From the code snippet you provided, the code logic of your console
application does be very straighforward. Just simply call a webservie and
wrtie some log into file. And for VB.NET application, the FileLogWriter is
automatically registered when you create app.config file. I've also
created a simple console application(I didn't call webservice) that use the
VB FileLogWriter to write log into file(use the setting you pasted). It
works well when using admin account. When I launch it under a normal user
account, it did report an error, and based on my exception trace, it is an
unauthorization exception indicating insufficient NTFS file access
permission, after I granted the normal user account write/modify permission
to the appliation's executable directory, all works well.

In addition, I've inspect the
"Microsoft.VisualBasic.Logging.FileLogTraceListener" class through
reflector, there is no particular permission requirement in it. Basically
it will demand two layer of security checking:

** the .NET CAS fileIOPermission demanding for the file we will create and
log data into

** the win32 NTFS permission to manipulate the file required for the
application's executing account.

For CAS permission, since your application is running from local disk, it
is in Local computer zone by default and will have FullTrust permission
set.

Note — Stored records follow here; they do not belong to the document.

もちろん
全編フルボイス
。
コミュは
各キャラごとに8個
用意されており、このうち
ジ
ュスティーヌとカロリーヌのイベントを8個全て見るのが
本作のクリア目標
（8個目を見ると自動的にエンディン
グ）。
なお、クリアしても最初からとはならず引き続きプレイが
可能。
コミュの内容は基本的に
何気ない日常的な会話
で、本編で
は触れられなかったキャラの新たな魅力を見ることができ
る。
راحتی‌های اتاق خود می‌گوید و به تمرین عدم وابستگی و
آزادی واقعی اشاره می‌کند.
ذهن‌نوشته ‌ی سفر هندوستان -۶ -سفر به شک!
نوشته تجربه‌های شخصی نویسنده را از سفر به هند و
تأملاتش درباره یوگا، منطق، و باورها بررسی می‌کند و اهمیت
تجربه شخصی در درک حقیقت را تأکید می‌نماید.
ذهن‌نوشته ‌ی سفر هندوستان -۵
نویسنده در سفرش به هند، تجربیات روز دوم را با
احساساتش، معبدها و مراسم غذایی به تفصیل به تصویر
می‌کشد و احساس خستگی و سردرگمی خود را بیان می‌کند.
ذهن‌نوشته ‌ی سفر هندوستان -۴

As for NTFS permission, as you mentioned that the user has been
granted sufficient (have you tried FullControl ?).

Currently, I think it'll be helpful if we can get the full exception
message and callstack so as to know at what function call does the program
failed. One way is use debugger to attache the program process and step
through the code. Another way is adding a big Try...Catch.... block around
your Main function code e.g.

==================
Sub Main()

Try

''wrapper all the code in a sub/function
Run()

Catch ex As Exception

''''write it into a temp file and check the exception info

Console.WriteLine(ex.ToString())


End Try

End Sub
==============


Please feel free to let me know if you have any new finding or need any
assistance.


Sincerely,

Steven Cheng

Microsoft MSDN Online Support Lead



This posting is provided "AS IS" with no warranties, and confers no rights.